Take the listing below and write it out again exactly, skipping any picture that it holds.

START EXTRACTED INFORMATION

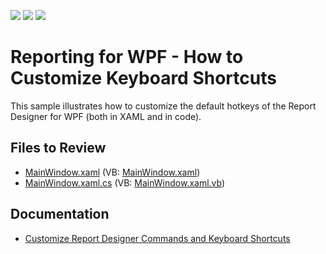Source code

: <!-- default badges list -->
![](https://img.shields.io/endpoint?url=https://codecentral.devexpress.com/api/v1/VersionRange/128598109/22.2.2%2B)
[![](https://img.shields.io/badge/Open_in_DevExpress_Support_Center-FF7200?style=flat-square&logo=DevExpress&logoColor=white)](https://supportcenter.devexpress.com/ticket/details/T461248)
[![](https://img.shields.io/badge/📖_How_to_use_DevExpress_Examples-e9f6fc?style=flat-square)](https://docs.devexpress.com/GeneralInformation/403183)
<!-- default badges end -->
# Reporting for WPF - How to Customize Keyboard Shortcuts

This sample illustrates how to customize the default hotkeys of the Report Designer for WPF (both in XAML and in code).

## Files to Review

* [MainWindow.xaml](./CS/T461248/MainWindow.xaml) (VB: [MainWindow.xaml](./VB/T461248/MainWindow.xaml))
* [MainWindow.xaml.cs](./CS/T461248/MainWindow.xaml.cs) (VB: [MainWindow.xaml.vb](./VB/T461248/MainWindow.xaml.vb))

## Documentation 

* [Customize Report Designer Commands and Keyboard Shortcuts](https://docs.devexpress.com/XtraReports/118067/desktop-reporting/wpf-reporting/end-user-report-designer-for-wpf/api-and-customization/customize-report-designer-commands-and-hot-keys?p=netframework)
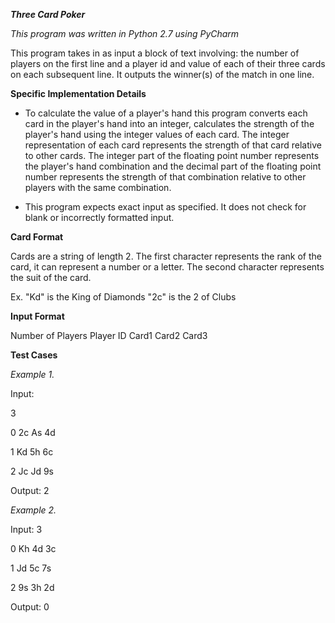 **_Three Card Poker_**

*This program was written in Python 2.7 using PyCharm*

This program takes in as input a block of text involving: the number of players on the first line and a player id and value of each of their three cards on each subsequent line. It outputs the winner(s) of the match in one line.

**Specific Implementation Details**

- To calculate the value of a player's hand this program converts each card in the player's hand into an integer, calculates the strength of the player's hand using the integer values of each card. The integer representation of each card represents the strength of that card relative to other cards. The integer part of the floating point number represents the player's hand combination and the decimal part of the floating point number represents the strength of that combination relative to other players with the same combination.

- This program expects exact input as specified. It does not check for blank or incorrectly formatted input.

**Card Format**

Cards are a string of length 2. The first character represents the rank of the card, it can represent a number or a letter. The second character represents the suit of the card.

Ex. "Kd" is the King of Diamonds
    "2c" is the 2 of Clubs

**Input Format**

Number of Players
Player ID Card1 Card2 Card3

**Test Cases**

*Example 1.*

Input:

3

0 2c As 4d

1 Kd 5h 6c

2 Jc Jd 9s

Output: 2

*Example 2.*

Input:
3

0 Kh 4d 3c

1 Jd 5c 7s

2 9s 3h 2d

Output: 0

END EXTRACTED INFORMATION

* _YOUR RESPONSE_:
Source code

: <!-- default badges list -->
![](https://img.shields.io/endpoint?url=https://codecentral.devexpress.com/api/v1/VersionRange/128598109/22.2.2%2B)
[![](https://img.shields.io/badge/Open_in_DevExpress_Support_Center-FF7200?style=flat-square&logo=DevExpress&logoColor=white)](https://supportcenter.devexpress.com/ticket/details/T461248)
[![](https://img.shields.io/badge/📖_How_to_use_DevExpress_Examples-e9f6fc?style=flat-square)](https://docs.devexpress.com/GeneralInformation/403183)
<!-- default badges end -->
# Reporting for WPF - How to Customize Keyboard Shortcuts

This sample illustrates how to customize the default hotkeys of the Report Designer for WPF (both in XAML and in code).

## Files to Review

* [MainWindow.xaml](./CS/T461248/MainWindow.xaml) (VB: [MainWindow.xaml](./VB/T461248/MainWindow.xaml))
* [MainWindow.xaml.cs](./CS/T461248/MainWindow.xaml.cs) (VB: [MainWindow.xaml.vb](./VB/T461248/MainWindow.xaml.vb))

## Documentation 

* [Customize Report Designer Commands and Keyboard Shortcuts](https://docs.devexpress.com/XtraReports/118067/desktop-reporting/wpf-reporting/end-user-report-designer-for-wpf/api-and-customization/customize-report-designer-commands-and-hot-keys?p=netframework)
 **_Three Card Poker_**

*This program was written in Python 2.7 using PyCharm*

This program takes in as input a block of text involving: the number of players on the first line and a player id and value of each of their three cards on each subsequent line. It outputs the winner(s) of the match in one line.

**Specific Implementation Details**

- To calculate the value of a player's hand this program converts each card in the player's hand into an integer, calculates the strength of the player's hand using the integer values of each card. The integer representation of each card represents the strength of that card relative to other cards. The integer part of the floating point number represents the player's hand combination and the decimal part of the floating point number represents the strength of that combination relative to other players with the same combination.

- This program expects exact input as specified. It does not check for blank or incorrectly formatted input.

**Card Format**

Cards are a string of length 2. The first character represents the rank of the card, it can represent a number or a letter. The second character represents the suit of the card.

Ex. "Kd" is the King of Diamonds
    "2c" is the 2 of Clubs

**Input Format**

Number of Players
Player ID Card1 Card2 Card3

**Test Cases**

*Example 1.*

Input:

3

0 2c As 4d

1 Kd 5h 6c

2 Jc Jd 9s

Output: 2

*Example 2.*

Input:
3

0 Kh 4d 3c

1 Jd 5c 7s

2 9s 3h 2d

Output: 0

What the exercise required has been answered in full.